CovertLab / wcEcoli

Whole Cell Model of E. coli
Other
19 stars 4 forks source link

Optional Features Failure #829

Open tahorst opened 4 years ago

tahorst commented 4 years ago

@prismofeverything mind investigating why arrow failed?

Git hash: 9e9f3bb066

Command:

DESC="Causality Network" BUILD_CAUSALITY_NETWORK=1 N_GENS=2 SEED=6691 \
  PARALLEL_PARCA=1 SINGLE_DAUGHTERS=1 COMPRESS_OUTPUT=1 RAISE_ON_TIME_LIMIT=1 \
  WC_ANALYZE_FAST=1 \
  python runscripts/fireworks/fw_queue.py

Trace:


 3848.91    470.53        1.443        1.445        1.459        1.431     1.462
Traceback (most recent call last):
  File "/home/groups/mcovert/pyenv/versions/wcEcoli2/lib/python2.7/site-packages/fireworks/core/rocket.py", line 262, in run
    m_action = t.run_task(my_spec)
  File "/scratch/groups/mcovert/jenkins/workspace/wholecell/fireworks/firetasks/simulationDaughter.py", line 78, in run_task
    sim.run()
  File "/scratch/groups/mcovert/jenkins/workspace/wholecell/sim/simulation.py", line 235, in run
    self.run_incremental(self._lengthSec + self.initialTime())
  File "/scratch/groups/mcovert/jenkins/workspace/wholecell/sim/simulation.py", line 267, in run_incremental
    self._evolveState(processes)
  File "/scratch/groups/mcovert/jenkins/workspace/wholecell/sim/simulation.py", line 326, in _evolveState
    process.calculateRequest()
  File "/scratch/groups/mcovert/jenkins/workspace/models/ecoli/processes/complexation.py", line 59, in calculateRequest
    result = self.system.evolve(self._sim.timeStepSec(), moleculeCounts)
  File "/home/groups/mcovert/pyenv/versions/wcEcoli2/lib/python2.7/site-packages/arrow/arrow.py", line 134, in evolve
    steps, time, events, outcome = self.obsidian.evolve(duration, state)
TypeError: 'NoneType' object is not iterable
arrow.obsidian.evolve - failed to allocate memory: 12
Simulation finished:
 - Sim length: 0:24:07
 - Sim end time: 1:04:10
 - Runtime: 0:49:42
prismofeverything commented 4 years ago

Yeah, it failed to allocate memory which means the python process hit some kind of memory limit. Was this on sherlock? Do you know what the memory limit for processes is there?

Is this an intermittent issue, or does it happen the same way each time?

tahorst commented 4 years ago

Was this on sherlock?

Yes, the Jenkins builds are on Sherlock.

Do you know what the memory limit for processes is there?

It's currently 48 GB shared between all running jobs.

Is this an intermittent issue, or does it happen the same way each time?

This is the first failure I've seen so I was hoping you could explore to confirm it's reproducible and identify the problem.

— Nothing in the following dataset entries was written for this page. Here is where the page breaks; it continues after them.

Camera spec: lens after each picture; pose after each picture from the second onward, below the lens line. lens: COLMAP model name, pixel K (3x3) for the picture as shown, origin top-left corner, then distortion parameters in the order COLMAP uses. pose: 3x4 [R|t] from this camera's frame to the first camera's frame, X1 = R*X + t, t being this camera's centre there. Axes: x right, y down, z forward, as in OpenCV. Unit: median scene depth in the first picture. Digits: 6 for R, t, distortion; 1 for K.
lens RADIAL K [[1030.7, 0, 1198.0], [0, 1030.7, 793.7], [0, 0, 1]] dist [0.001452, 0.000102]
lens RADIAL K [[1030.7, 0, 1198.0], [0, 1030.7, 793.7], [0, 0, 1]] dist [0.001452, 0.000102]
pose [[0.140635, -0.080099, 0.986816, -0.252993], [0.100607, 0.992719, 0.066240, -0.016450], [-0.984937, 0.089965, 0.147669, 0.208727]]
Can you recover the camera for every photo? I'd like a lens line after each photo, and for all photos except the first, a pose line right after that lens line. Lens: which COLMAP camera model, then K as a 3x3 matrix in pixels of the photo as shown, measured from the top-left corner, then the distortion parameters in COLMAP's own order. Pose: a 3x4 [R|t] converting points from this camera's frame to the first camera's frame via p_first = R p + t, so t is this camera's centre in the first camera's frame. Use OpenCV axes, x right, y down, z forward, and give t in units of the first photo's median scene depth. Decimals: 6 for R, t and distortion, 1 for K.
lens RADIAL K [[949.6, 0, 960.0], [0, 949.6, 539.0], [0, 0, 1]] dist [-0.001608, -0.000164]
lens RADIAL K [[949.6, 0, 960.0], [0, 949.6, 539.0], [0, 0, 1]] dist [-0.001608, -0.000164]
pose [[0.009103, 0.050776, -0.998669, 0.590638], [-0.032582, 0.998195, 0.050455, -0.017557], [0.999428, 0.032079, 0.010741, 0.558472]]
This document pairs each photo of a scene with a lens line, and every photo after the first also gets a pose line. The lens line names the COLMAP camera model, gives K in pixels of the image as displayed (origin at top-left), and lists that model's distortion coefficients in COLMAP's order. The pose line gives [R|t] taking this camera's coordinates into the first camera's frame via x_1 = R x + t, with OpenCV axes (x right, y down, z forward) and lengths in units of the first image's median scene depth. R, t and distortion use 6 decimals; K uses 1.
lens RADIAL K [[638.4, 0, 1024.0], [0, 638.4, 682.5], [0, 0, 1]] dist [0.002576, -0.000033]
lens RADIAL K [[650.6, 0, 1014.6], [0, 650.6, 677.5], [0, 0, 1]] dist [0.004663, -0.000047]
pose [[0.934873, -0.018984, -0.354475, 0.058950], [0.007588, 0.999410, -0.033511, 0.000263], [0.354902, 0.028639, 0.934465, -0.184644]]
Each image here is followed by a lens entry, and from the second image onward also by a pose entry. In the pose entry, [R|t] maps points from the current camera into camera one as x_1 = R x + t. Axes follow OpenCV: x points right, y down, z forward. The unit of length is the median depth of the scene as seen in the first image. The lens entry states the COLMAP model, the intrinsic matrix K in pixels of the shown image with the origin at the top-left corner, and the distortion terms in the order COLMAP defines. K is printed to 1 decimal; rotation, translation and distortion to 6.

prismofeverything commented 4 years ago

Sure, I'll run it outside of sherlock and see if it fails in the same way. Though based on the error this is a memory failure and arrow just happened to be the one trying to allocate memory when it hit the limit. If the 48GB are shared then I expect this error to be transient, unless it is hitting a separate per-process limit in which case it should fail at the same place each time until the memory is raised.

1fish2 commented 4 years ago

It's terrific that the native code handled the allocation error gracefully and got the right error information out! That makes it easy to look into getting more memory for the process or optimizing the code to reduce memory usage.

Two details to further help: Cause a MemoryError rather than a TypeError and at the base of the stack catch any MemoryError and print additional memory stats like the total amount of process memory in use.

prismofeverything commented 4 years ago

Status on this: it is a similar failure to https://github.com/CovertLab/arrow/issues/39, the repeated multiplication of large numbers is overflowing the 64-bit floating point register. This happens when there are large numbers of simultaneous elements in the stoichiometry for a reaction that also has large counts. A few possible improvements have come up in conversations with @tahorst:

This is happening on generation 2 of seed 6691 if anyone wants to replicate. As code changes, this condition may no longer trigger. We haven't seen this with any other seed/generation combinations so far, but they are far from exhaustively tested.